"İlişki içinde doğarız, ilişki içinde yaralanırız ve yine ilişki içinde iyileşebiliriz." Harville Hendrix

Romantik ilişkiler, karmaşık duyguları, düşünceleri, dürtüleri, anları, anıları ve davranışları içerir. Sağlıklı bir ilişkinin içinde olmak, hayat yolculuğumuza neşe katan, ihtiyaçlarımızı karşılayan ve güvende hissettiren bir yol arkadaşının varlığına işaret eder. Sağlıksız ilişkiler ise genellikle acı verici, içinden çıkamadığımız ve çözüm bulamadığımız bir sarmal yaratır.
Erken dönem uyum bozucu şemalar, çocukluk ve erken gençlik yıllarında şekillenen, başkaları ve kendimizle ilgili düşünce, duygu, anı ve bedensel duyumları kapsayan, yaygın ve ciddi ölçüde işlev bozukluğuna yol açan örüntülerdir (Young vd., 2003). Erken yaşam deneyimlerimiz, şemalarımızın oluşmasına katkı sağlarken, bu şemalar yaşamımızın devamında partner seçimimizde de önemli bir rol oynayabilir (Martin ve Young, 2010). Bu durum, şema kimyası olarak adlandırılmaktadır.
Şemalar, yaşam boyu kendini tekrarlama eğilimindedir. Bu nedenle, kendilerini tetikleyecek şemalara sahip partnerleri seçebiliriz (Young vd., 2003). Şema kimyası, şemalarımıza uyan ya da şemalarımızı paylaşan kişilere çekilme kalıbıdır. Bu kişiler bize anlamlı gelir, dünya algımıza uyar ve tanıdık hissettirir, dolayısıyla onlara kolaylıkla çekiliriz (Azizlerli vd., 2016). Örneğin, kendini kusurlu ve sorunlu hisseden bir kişi, suçlayıcı, kusur bulan ve beklentileri yüksek olan partnerleri seçebilir ve her seferinde kendini kusurlu hissedebilir. Tersi bir durum ise, koşulsuz kabul gösteren, eleştirmeden sevgi sunan bir partnerin varlığı, yabancı ve garip hissettirebilir. Bu koşullarda, kişi ilişki içinde yine yara alır ve aksi bir ilişki kuramadığı sürece, iyileşme zorlaşır.
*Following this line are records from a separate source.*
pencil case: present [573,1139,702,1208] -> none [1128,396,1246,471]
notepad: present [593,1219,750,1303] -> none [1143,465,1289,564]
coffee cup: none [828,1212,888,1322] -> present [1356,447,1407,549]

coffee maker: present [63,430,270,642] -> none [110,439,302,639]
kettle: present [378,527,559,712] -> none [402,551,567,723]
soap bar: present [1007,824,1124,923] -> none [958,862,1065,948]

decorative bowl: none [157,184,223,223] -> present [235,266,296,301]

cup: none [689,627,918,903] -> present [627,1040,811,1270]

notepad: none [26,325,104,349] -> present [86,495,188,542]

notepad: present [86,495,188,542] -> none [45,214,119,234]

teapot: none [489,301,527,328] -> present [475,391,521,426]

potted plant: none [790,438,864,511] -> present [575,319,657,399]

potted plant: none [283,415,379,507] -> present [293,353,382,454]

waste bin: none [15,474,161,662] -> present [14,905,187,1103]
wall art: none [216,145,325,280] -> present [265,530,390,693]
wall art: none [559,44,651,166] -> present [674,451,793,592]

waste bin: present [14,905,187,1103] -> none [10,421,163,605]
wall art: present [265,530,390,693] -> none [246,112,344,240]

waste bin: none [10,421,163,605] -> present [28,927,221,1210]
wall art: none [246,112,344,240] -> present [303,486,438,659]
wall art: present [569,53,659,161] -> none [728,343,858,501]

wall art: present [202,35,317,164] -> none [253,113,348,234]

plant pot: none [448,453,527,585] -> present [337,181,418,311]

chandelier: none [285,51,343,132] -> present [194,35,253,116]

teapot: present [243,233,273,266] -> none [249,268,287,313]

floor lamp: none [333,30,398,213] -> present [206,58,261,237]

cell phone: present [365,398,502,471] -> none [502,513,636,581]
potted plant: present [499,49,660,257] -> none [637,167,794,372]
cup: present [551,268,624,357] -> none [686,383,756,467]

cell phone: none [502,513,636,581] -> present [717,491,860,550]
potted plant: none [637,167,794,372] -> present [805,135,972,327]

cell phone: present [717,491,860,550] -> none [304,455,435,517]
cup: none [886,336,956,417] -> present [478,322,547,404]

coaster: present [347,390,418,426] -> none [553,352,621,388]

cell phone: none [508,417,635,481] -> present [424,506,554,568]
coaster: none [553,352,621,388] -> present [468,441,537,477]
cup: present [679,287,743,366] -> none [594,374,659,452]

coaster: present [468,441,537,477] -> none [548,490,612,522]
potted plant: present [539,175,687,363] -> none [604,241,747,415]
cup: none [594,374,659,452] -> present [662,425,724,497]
Terapi sürecinde, ilk aşamalarda, şemalarımızın farkına varmamız sağlanır. Hangi yaşantılardan bu kalıpları geliştirdiğimizi ve şemaların, bugünkü hayatımızda nasıl etkiler yarattığını fark ederiz. Terapi sürecinde öz farkındalık geliştirilir. İlerleyen aşamalarda ise, bu şemalara meydan okunur ve bilişsel, deneyimsel ve davranışsal teknikler kullanılarak şemaların gücü kırılır. Böylece yerlerine, daha sağlıklı, esnek ve uyumlu düşünce ve davranış biçimleri gelir.